On entrevoit sans peine, en effet, que ce goût exagéré de pauvreté ne pouvait être bien durable. C'était là un de ces éléments d'utopie comme il s'en mêle toujours aux grandes fondations, et dont le temps fait justice. Transporté dans le large milieu de la société humaine, le christianisme devait un jour très-facilement consentir à posséder des riches dans son sein, de même que le bouddhisme, exclusivement monacal à son origine, en vint très-vite, dès que les conversions se multiplièrent, à admettre des laïques. Mais on garde toujours la marque de ses origines. Bien que vite dépassé et oublié, l'ébionisme laissa dans toute l'histoire des institutions chrétiennes un levain qui ne se perdit pas.
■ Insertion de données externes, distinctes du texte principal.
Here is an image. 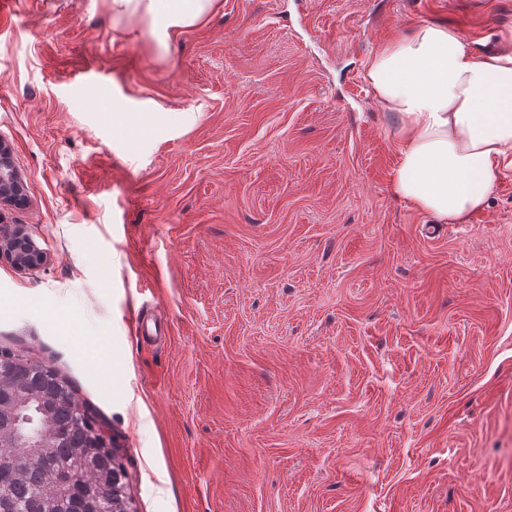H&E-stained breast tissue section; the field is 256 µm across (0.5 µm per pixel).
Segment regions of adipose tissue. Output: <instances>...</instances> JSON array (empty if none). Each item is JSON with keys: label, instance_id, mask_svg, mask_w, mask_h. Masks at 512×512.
<instances>
[{"label": "adipose tissue", "instance_id": "obj_1", "mask_svg": "<svg viewBox=\"0 0 512 512\" xmlns=\"http://www.w3.org/2000/svg\"><path fill=\"white\" fill-rule=\"evenodd\" d=\"M160 36L195 25L219 0H110ZM364 81L396 121L394 194L441 224H466L512 169V51L479 55L462 33L422 22L367 61Z\"/></svg>", "mask_w": 512, "mask_h": 512}]
</instances>
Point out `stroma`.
Segmentation results:
<instances>
[{
    "mask_svg": "<svg viewBox=\"0 0 512 512\" xmlns=\"http://www.w3.org/2000/svg\"><path fill=\"white\" fill-rule=\"evenodd\" d=\"M421 21L493 52L512 0H221L167 39L0 12V225L48 255L0 256V347L70 381L131 512H512V171L433 223L363 79ZM24 181L12 157L11 147L0 140V204L24 203Z\"/></svg>",
    "mask_w": 512,
    "mask_h": 512,
    "instance_id": "stroma-1",
    "label": "stroma"
}]
</instances>
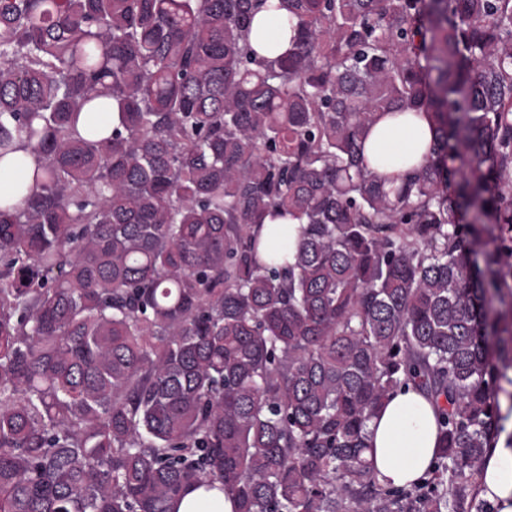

La collection des Logia ou discours de Jésus se forma dans le milieu ébionite de la Batanée [517]. La «pauvreté» resta un idéal dont la vraie lignée de Jésus ne se détacha plus. Ne rien posséder fut le véritable état évangélique; la mendicité devint une vertu, un état saint. Le grand mouvement ombrien du XIIIe siècle, qui est, entre tous les essais de fondation religieuse, celui qui ressemble le plus au mouvement galiléen, se passa tout entier au nom de la pauvreté. François d'Assise, l'homme du monde qui, par son exquise bonté, sa communion délicate, fine et tendre avec la vie universelle, a le plus ressemblé à Jésus, fut un pauvre. Les ordres mendiants, les innombrables sectes communistes du moyen âge (Pauvres de Lyon, Bégards, Bons-Hommes, Fratricelles, Humiliés, Pauvres évangéliques, etc.), groupés sous la bannière de «l'Évangile Éternel,» prétendirent être et furent en effet les vrais disciples de Jésus. Mais cette fois encore les plus impossibles rêves de la religion nouvelle furent féconds. La mendicité pieuse, qui cause à nos sociétés industrielles et administratives de si fortes impatiences, fut, à son jour et sous le ciel qui lui convenait, pleine de charme. Elle offrit à une foule d'âmes contemplatives et douces le seul état qui leur convienne. Avoir fait de la pauvreté un objet d'amour et de désir, avoir élevé le mendiant sur l'autel et sanctifié l'habit de l'homme du peuple, est un coup de maître dont l'économie politique peut n'être pas fort touchée, mais devant lequel le vrai moraliste ne peut rester indifférent. L'humanité, pour porter son fardeau, a besoin de croire qu'elle n'est pas complètement payée par son salaire. Le plus grand service qu'on puisse lui rendre est de lui répéter souvent qu'elle ne vit pas seulement de pain.